**INPUT FOR THIS TASK**
_ _ _

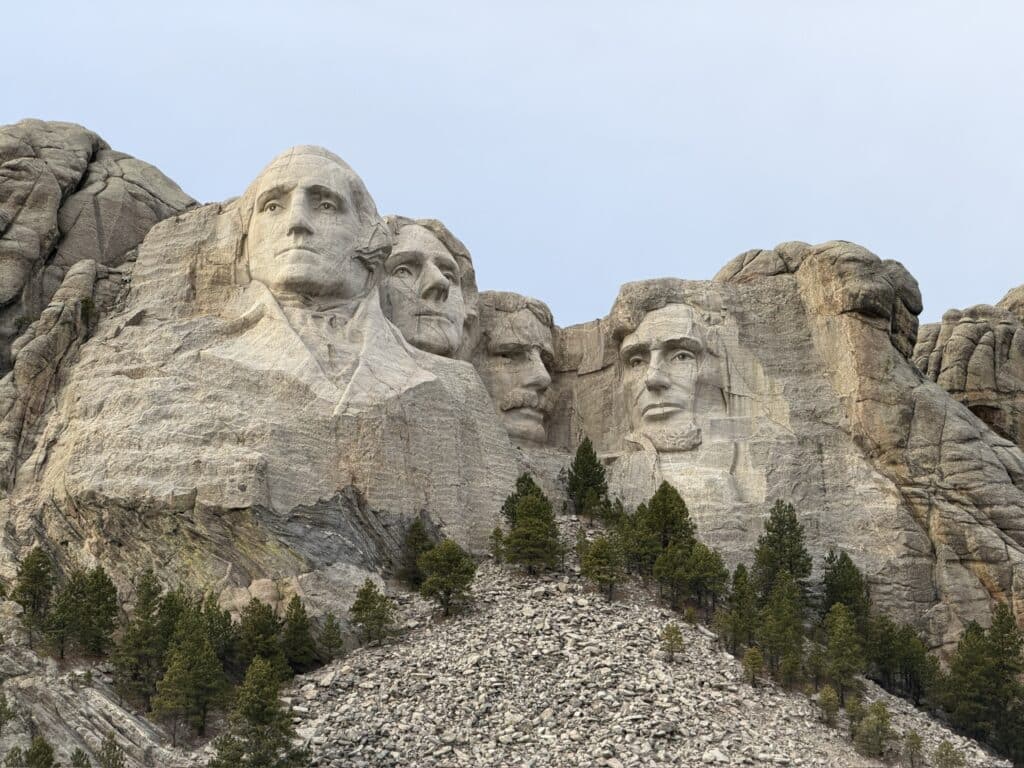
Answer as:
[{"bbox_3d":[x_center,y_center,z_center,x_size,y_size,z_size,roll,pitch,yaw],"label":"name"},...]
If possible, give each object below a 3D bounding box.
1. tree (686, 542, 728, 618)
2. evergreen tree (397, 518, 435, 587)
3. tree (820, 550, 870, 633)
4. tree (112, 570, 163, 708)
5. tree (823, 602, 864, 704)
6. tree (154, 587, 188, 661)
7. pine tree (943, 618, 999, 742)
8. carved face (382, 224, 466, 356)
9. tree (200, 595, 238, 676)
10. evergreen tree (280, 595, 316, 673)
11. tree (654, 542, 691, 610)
[{"bbox_3d":[22.007,22.120,333.000,4.728,8.726,4.728,0,-16,0],"label":"tree"},{"bbox_3d":[-10.783,19.138,334.000,4.516,8.522,4.516,0,-16,0],"label":"evergreen tree"},{"bbox_3d":[37.430,23.580,333.270,5.610,9.840,5.610,0,-15,0],"label":"tree"},{"bbox_3d":[-38.890,26.720,309.890,5.410,14.630,5.410,0,-15,0],"label":"tree"},{"bbox_3d":[35.968,29.261,320.000,4.760,11.475,4.760,0,-16,0],"label":"tree"},{"bbox_3d":[-35.820,25.950,314.170,4.020,9.040,4.020,0,-15,0],"label":"tree"},{"bbox_3d":[49.080,31.920,317.710,6.200,13.210,6.200,0,-15,0],"label":"pine tree"},{"bbox_3d":[-10.826,-11.692,366.000,10.000,16.000,7.500,9,-18,-29],"label":"carved face"},{"bbox_3d":[-31.050,26.780,315.200,4.030,9.280,4.030,0,-15,0],"label":"tree"},{"bbox_3d":[-22.840,27.060,319.090,4.080,8.410,4.080,0,-15,0],"label":"evergreen tree"},{"bbox_3d":[18.176,21.573,335.000,4.530,7.855,4.530,0,-16,0],"label":"tree"}]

_ _ _

**TASK DIRECTIONS**
Copy the whole listing above word for word but do not carry over the pictures.

**OUTPUT OF THE TASK**
Answer as:
[{"bbox_3d":[x_center,y_center,z_center,x_size,y_size,z_size,roll,pitch,yaw],"label":"name"},...]
If possible, give each object below a 3D bounding box.
1. tree (686, 542, 728, 618)
2. evergreen tree (397, 518, 435, 587)
3. tree (820, 550, 870, 633)
4. tree (112, 570, 163, 708)
5. tree (823, 602, 864, 704)
6. tree (154, 587, 188, 661)
7. pine tree (943, 618, 999, 742)
8. carved face (382, 224, 466, 356)
9. tree (200, 595, 238, 676)
10. evergreen tree (280, 595, 316, 673)
11. tree (654, 542, 691, 610)
[{"bbox_3d":[22.007,22.120,333.000,4.728,8.726,4.728,0,-16,0],"label":"tree"},{"bbox_3d":[-10.783,19.138,334.000,4.516,8.522,4.516,0,-16,0],"label":"evergreen tree"},{"bbox_3d":[37.430,23.580,333.270,5.610,9.840,5.610,0,-15,0],"label":"tree"},{"bbox_3d":[-38.890,26.720,309.890,5.410,14.630,5.410,0,-15,0],"label":"tree"},{"bbox_3d":[35.968,29.261,320.000,4.760,11.475,4.760,0,-16,0],"label":"tree"},{"bbox_3d":[-35.820,25.950,314.170,4.020,9.040,4.020,0,-15,0],"label":"tree"},{"bbox_3d":[49.080,31.920,317.710,6.200,13.210,6.200,0,-15,0],"label":"pine tree"},{"bbox_3d":[-10.826,-11.692,366.000,10.000,16.000,7.500,9,-18,-29],"label":"carved face"},{"bbox_3d":[-31.050,26.780,315.200,4.030,9.280,4.030,0,-15,0],"label":"tree"},{"bbox_3d":[-22.840,27.060,319.090,4.080,8.410,4.080,0,-15,0],"label":"evergreen tree"},{"bbox_3d":[18.176,21.573,335.000,4.530,7.855,4.530,0,-16,0],"label":"tree"}]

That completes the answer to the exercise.